Arnold (Butch) Dahl remembers soaking each length of white ash 1-by-4 in water and bending them to make the ribs. Then they covered the wooden skeleton with roofing paper and started painting a muskie bigger than anything pulled out of nearby Lake Winnibigoshish.
As heritage goes, this is a Big Fish in a folk-art pond
Bena's quirky muskie was picked, along with nine other attractions, as an endangered historic place in Minnesota.
"And we found a couple old round Coca-Cola signs for the eyes," said Dahl, 69.
He was 15 back in the 1950s, when drive-ins were the rage, earning a couple bucks an hour as a carpenter's helper. Dahl has worked construction all his life around the northern Minnesota town of Bena (pop. 102).
"But that was my first construction job," he said. "It's unique - you'll never see another one built like this."
Like all old fish, though, the old Big Muskie Drive-In on Hwy. 2 is rotting.
The Preservation Alliance of Minnesota on Thursday named Bena's Big Fish one of the state's 10 Most Endangered Historic Places, joining a quaint ballpark in Chaska, an old hotel in Crookston and an empty jail in Duluth on the annual list of jeopardized landmarks.
Bena's quirky roadside attraction, which once served hamburgers and ice cream, now serves as a neglected storage shed for a nearby restaurant.

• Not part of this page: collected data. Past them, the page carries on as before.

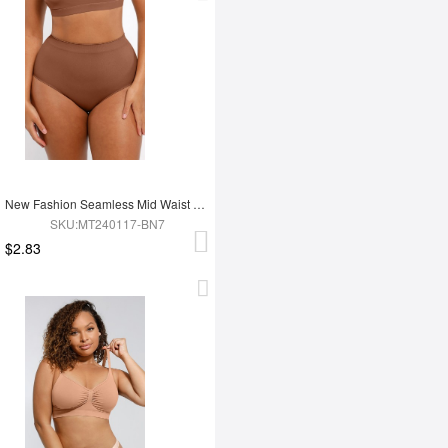
New Fashion Seamless Mid Waist Tummy Control Antibacterial Peach Hip Brief
SKU:MT240117-BN7
$2.83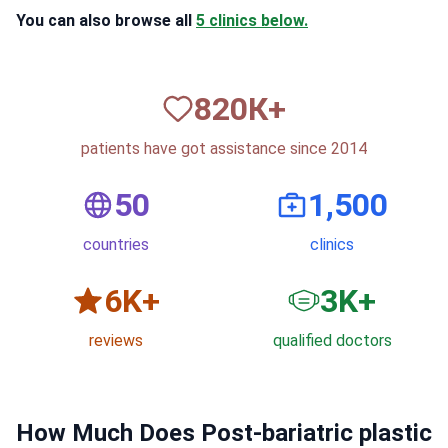
You can also browse all
5 clinics below.
820
К+
patients have got assistance since 2014
50
1,500
countries
clinics
6
K+
3
K+
reviews
qualified doctors
How Much Does Post-bariatric plastic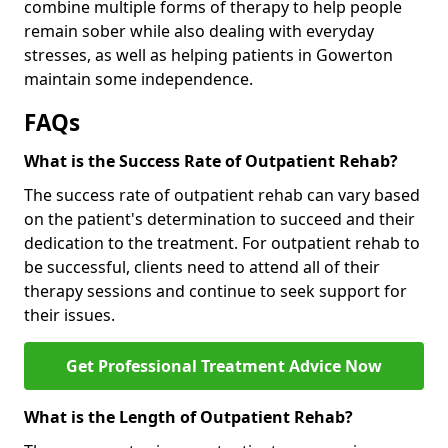
combine multiple forms of therapy to help people
remain sober while also dealing with everyday
stresses, as well as helping patients in Gowerton
maintain some independence.
FAQs
What is the Success Rate of Outpatient Rehab?
The success rate of outpatient rehab can vary based
on the patient's determination to succeed and their
dedication to the treatment. For outpatient rehab to
be successful, clients need to attend all of their
therapy sessions and continue to seek support for
their issues.
Get Professional Treatment Advice Now
What is the Length of Outpatient Rehab?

"I drive by it just about everyday," Butch said. "And it's kind of sad. But it wouldn't take much to put it right back in its original shape."
A teacher's nomination
Carla Roscoe, 40, teaches pre-school in Minneapolis. She remembers driving up to Bena as a teenager to see the Big Fish, which made a cameo in Chevy Chase's movie, "National Lampoon's Vacation." The fish also got national exposure once on CBS, when correspondent Charles Kuralt featured it on his "On the Road" series.
Roscoe was back up in Bena last summer to check up on the Big Fish, in whose toothy jaws she posed for a snapshot decades ago.

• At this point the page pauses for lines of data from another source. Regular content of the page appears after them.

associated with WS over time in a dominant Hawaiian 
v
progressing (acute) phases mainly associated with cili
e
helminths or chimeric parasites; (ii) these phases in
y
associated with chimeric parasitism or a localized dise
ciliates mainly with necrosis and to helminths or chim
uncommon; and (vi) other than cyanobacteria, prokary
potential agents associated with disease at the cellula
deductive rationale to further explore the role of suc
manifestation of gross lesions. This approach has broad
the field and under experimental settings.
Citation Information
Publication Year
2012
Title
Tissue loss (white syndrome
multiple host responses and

"We noticed it looked a bit ill and worse for wear," she said.
So along with her father, noted St. Paul preservation designer Bob Roscoe, she made the case to the alliance.
"Minnesota has such wonderful weirdness up in the woods," she said. "The Big Fish is part of our roadside architecture and part of our mythology of vacations past."
There's enough energy directed toward preserving Summit Avenue mansions and old government buildings, she said.
"Heritage isn't always something in a museum or a book," she said.
"Uniquely Minnesota"
Eric Dregni, author of "Minnesota Marvels; Roadside Attractions in the Land of Lakes", considers Bena's Big Fish one the state's seven wonders. (The other six are the Kensington rune stone, the Spam Museum, the talking Paul Bunyan statue, the St. Urho statue in Menagha, the twine ball in Darwin, and the Jolly Green Giant in Blue Earth.)
The fish is "handmade and uniquely Minnesota," Dregni said. "Of all the fish statues in Minnesota, it's the best."
"They didn't order this one from out of state," Dregni said. "It's just a bunch of wood and tar paper. It's an original and not some knockoff of European or eastern architecture like so many of our so-called classic buildings."
Matthew Wooley, who runs Bena's pagoda-style convenience store and gas station, turned down a recent proposal that he buy the Big Fish, the adjacent supper club and resort cabins for $450,000.
The owners of the property couldn't be reached for comment.
"It needs a lot of work," Wooley said. "There's water damage, and it's about ready to cave in, and it's rotting to the ground."
If it collapses or gets razed, Butch Dahl will shake his head. "I'd be ashamed if we let it go," he said.